At the same time, this does not mean we dismiss the best secular thinking or think it is irrelevant because it wasn’t developed on the basis of explicitly Christian principles. To do so would seem rather prideful to us, and would be neglecting God’s good and very real gift of common grace.
And so we hold to an integrated model, which means we believe that the Bible is the only final authority for what we are to believe and do, but that secular research provides important and valid insights that ought to inform our strategies, tactics, and methodologies.
The Process of Gospel-Driven Productivity
You see the teachings of the Scriptures on our motives and purposes integrated with the best time management strategies and tactics in the four components of the GDP process:
- Define: determining your mission, values, and vision.
- Architect: determining your roles, goals, and ideal week.
- Review and reduce: eliminate the unnecessary and choose your tasks.
- Execute: make things happen with discipline and focus.
This model is summarized in the book What’s Best Next, and we help equip you in it through the resources on this site. We also help you apply it through coaching and training workshops and courses—which we also seek to base on the best research from leading thinkers and institutions.
Our Approach to Coaching and Instructional Design
When it comes to our approach to coaching, we are especially influenced by the Columbia University coaching model. We help you understand and apply the principles and practices of Gospel-Driven Productivity using a proven methodology based on research. We take you through the phases of context, content, and conduct.
In our instructional design (courses, webinars, workshops, and so forth), we seek to keep in mind how adults learn and design our offerings in a way that aligns with those principles.
One of the most important tools for teaching in a way that helps adults truly learn the material is the O-R-I-D, which summarizes the learning cycle. The four stages are:
- Objective: the information you are presenting.
- Reflective: connecting the content to your experience.
- Interpretive: asking how this information sheds light on various issues.
- Decisional: determining what changes you will make in light of these insights.
It is important to take the participants through all four stages so that they can truly learn and remember the material. In contrast, many approaches simply take people through the first step, the Objective stage (the content), which reduces learning to mere information transfer. That is why so many attempts at teaching have limited results.
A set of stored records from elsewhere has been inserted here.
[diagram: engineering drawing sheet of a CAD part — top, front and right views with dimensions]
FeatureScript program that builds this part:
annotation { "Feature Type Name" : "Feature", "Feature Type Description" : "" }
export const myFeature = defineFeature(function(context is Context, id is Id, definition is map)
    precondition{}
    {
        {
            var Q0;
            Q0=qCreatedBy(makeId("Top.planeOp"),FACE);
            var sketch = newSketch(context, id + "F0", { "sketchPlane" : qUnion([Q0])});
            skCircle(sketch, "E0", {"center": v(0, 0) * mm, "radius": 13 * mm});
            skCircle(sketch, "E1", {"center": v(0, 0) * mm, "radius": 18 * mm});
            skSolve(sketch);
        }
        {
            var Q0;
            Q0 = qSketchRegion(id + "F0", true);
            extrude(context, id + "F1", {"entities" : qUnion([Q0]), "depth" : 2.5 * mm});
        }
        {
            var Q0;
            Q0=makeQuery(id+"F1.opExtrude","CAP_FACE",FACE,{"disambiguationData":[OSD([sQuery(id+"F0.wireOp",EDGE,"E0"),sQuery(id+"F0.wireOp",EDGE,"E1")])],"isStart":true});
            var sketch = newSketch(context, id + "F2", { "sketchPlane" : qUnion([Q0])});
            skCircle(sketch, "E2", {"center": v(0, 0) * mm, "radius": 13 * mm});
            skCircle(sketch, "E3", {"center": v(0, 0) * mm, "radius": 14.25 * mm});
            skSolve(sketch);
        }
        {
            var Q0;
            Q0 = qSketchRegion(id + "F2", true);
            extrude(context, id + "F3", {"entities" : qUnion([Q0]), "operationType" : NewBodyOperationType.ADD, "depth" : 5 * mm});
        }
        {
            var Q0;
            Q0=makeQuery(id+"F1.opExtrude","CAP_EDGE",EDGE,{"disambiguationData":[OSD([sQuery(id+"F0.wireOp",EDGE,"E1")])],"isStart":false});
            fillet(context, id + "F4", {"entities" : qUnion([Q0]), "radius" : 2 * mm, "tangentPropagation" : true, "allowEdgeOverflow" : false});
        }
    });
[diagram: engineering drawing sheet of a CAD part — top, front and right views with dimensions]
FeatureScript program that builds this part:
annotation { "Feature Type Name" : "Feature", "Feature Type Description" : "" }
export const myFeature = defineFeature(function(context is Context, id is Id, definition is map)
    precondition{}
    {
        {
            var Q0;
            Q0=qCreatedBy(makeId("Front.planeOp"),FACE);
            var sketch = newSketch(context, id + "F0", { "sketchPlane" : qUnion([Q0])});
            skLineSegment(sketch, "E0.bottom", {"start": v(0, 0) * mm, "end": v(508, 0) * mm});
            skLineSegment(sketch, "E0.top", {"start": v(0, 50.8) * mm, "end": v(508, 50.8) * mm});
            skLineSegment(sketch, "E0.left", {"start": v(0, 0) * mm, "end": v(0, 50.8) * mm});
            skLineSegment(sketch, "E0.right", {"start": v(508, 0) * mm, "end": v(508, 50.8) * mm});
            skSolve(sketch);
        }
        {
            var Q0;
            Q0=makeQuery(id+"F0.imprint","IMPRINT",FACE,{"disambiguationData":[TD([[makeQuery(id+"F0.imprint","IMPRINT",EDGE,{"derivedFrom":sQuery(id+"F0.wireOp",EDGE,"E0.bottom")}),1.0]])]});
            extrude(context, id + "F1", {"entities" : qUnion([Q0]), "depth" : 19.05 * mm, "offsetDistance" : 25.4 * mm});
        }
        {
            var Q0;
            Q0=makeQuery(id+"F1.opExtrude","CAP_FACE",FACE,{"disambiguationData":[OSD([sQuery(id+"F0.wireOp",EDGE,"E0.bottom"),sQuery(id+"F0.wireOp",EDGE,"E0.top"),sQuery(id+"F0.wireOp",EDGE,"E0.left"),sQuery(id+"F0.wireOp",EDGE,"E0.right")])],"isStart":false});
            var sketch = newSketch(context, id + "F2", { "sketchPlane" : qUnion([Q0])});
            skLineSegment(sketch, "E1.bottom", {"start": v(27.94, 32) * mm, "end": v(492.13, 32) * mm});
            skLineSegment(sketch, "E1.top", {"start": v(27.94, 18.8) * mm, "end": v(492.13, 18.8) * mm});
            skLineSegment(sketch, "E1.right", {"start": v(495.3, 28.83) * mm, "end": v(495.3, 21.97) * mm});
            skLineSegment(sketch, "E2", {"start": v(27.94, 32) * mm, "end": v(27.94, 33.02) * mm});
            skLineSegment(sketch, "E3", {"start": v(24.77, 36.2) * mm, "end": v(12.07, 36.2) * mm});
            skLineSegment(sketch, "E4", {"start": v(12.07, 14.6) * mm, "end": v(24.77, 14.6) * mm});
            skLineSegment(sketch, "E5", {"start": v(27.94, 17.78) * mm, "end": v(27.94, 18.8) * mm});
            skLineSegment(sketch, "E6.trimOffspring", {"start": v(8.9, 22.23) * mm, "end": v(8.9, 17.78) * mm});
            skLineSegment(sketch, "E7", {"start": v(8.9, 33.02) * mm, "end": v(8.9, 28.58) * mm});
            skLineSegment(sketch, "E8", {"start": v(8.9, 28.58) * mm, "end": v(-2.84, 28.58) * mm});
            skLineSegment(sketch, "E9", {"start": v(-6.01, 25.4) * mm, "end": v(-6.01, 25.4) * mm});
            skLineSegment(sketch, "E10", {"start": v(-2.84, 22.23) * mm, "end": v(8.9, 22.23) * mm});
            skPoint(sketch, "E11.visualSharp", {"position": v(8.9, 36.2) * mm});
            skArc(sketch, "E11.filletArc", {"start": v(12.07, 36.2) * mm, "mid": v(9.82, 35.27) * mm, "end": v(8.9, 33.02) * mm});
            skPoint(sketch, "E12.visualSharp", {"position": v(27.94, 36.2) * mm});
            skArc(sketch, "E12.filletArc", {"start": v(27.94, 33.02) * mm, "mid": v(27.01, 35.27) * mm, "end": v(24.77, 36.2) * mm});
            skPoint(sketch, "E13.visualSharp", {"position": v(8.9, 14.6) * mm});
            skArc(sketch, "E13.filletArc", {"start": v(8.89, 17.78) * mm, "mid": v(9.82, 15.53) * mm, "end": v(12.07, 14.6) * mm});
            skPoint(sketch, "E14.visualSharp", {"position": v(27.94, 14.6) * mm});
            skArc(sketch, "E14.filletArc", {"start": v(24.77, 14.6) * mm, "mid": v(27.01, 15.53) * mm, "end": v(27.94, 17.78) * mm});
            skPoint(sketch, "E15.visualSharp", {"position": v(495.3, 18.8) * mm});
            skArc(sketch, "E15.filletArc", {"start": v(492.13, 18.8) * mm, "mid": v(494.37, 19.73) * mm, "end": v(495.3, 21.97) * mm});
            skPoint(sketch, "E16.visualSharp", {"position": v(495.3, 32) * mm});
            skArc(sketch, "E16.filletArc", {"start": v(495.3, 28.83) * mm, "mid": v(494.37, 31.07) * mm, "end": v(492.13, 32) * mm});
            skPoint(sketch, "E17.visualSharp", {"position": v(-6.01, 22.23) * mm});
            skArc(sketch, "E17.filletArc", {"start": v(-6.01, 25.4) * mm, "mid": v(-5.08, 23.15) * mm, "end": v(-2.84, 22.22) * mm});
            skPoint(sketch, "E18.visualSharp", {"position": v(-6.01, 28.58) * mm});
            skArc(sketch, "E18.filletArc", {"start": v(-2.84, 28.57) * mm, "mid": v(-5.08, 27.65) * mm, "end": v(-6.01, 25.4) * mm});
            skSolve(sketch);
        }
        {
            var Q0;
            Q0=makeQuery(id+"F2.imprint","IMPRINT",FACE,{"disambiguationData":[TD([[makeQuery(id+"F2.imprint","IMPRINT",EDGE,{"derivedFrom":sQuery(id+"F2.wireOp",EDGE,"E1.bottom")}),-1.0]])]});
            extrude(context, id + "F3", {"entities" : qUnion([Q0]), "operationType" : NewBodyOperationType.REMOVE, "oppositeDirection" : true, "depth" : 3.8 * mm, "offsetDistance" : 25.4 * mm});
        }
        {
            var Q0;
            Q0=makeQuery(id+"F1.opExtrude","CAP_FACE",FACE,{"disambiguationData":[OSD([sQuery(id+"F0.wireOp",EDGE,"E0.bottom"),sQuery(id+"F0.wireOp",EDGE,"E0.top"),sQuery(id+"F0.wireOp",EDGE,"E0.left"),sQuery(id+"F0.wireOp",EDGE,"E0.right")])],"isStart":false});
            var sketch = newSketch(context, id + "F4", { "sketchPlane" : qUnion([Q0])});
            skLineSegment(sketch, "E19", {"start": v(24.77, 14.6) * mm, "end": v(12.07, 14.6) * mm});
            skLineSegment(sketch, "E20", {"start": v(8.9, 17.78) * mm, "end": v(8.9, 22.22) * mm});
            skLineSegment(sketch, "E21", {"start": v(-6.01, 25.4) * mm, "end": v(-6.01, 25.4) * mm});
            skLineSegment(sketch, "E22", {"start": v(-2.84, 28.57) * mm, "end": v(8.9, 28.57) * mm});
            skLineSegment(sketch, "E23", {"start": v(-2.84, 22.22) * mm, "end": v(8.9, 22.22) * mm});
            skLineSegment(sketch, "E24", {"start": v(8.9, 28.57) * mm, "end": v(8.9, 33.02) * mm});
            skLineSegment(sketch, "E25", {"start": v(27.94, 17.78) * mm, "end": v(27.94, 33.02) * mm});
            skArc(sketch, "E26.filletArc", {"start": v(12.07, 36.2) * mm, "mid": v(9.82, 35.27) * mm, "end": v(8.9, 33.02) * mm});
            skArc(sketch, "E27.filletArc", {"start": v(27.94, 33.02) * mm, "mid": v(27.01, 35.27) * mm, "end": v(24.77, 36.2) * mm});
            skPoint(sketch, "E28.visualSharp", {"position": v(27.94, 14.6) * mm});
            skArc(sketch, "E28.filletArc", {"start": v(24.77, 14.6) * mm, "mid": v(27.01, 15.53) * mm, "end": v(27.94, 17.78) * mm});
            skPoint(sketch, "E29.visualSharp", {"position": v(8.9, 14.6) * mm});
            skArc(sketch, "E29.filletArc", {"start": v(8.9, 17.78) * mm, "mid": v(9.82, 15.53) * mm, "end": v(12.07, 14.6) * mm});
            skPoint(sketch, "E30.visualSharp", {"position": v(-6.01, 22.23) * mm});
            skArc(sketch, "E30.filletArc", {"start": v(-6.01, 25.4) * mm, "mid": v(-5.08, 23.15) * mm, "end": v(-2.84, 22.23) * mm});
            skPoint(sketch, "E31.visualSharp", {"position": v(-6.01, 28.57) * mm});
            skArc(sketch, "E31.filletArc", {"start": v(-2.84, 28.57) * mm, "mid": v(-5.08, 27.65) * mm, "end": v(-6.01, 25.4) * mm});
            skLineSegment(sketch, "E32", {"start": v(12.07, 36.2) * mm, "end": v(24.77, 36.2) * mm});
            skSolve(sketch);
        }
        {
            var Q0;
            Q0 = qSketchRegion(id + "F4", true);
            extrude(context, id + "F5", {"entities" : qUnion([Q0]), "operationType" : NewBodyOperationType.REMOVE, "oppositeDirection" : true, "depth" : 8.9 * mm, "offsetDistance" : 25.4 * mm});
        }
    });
Learning is about transformation, and all four stages of the ORID are essential.
What Are the Results of Gospel-Driven Productivity?
As we are productive in a gospel-centered way—acting from love in a way that truly benefits the other person, whether they are a colleague, our boss, or the customer—the light of the gospel shines through our words and deeds. The result, according to Ephesians 5, is that people are served and some people will even come to faith.
And so there is a dual result of (and purpose to) GDP: people are served and the gospel advances. Best of all, these two goals are related, for it is through serving others effectively that the gospel advances.
How? Because serving others well in our work gives credibility to our profession of faith and shows people more clearly what God is like. When coupled with natural, appropriate, and winsome (as opposed to pushy and high-pressure) mentions of Christ and his work, these two things together—verbal testimony to Christ and actions that demonstrate his character, done not only in a volunteer capacity but in the very work of our jobs—are how God’s power works to bring more people to faith.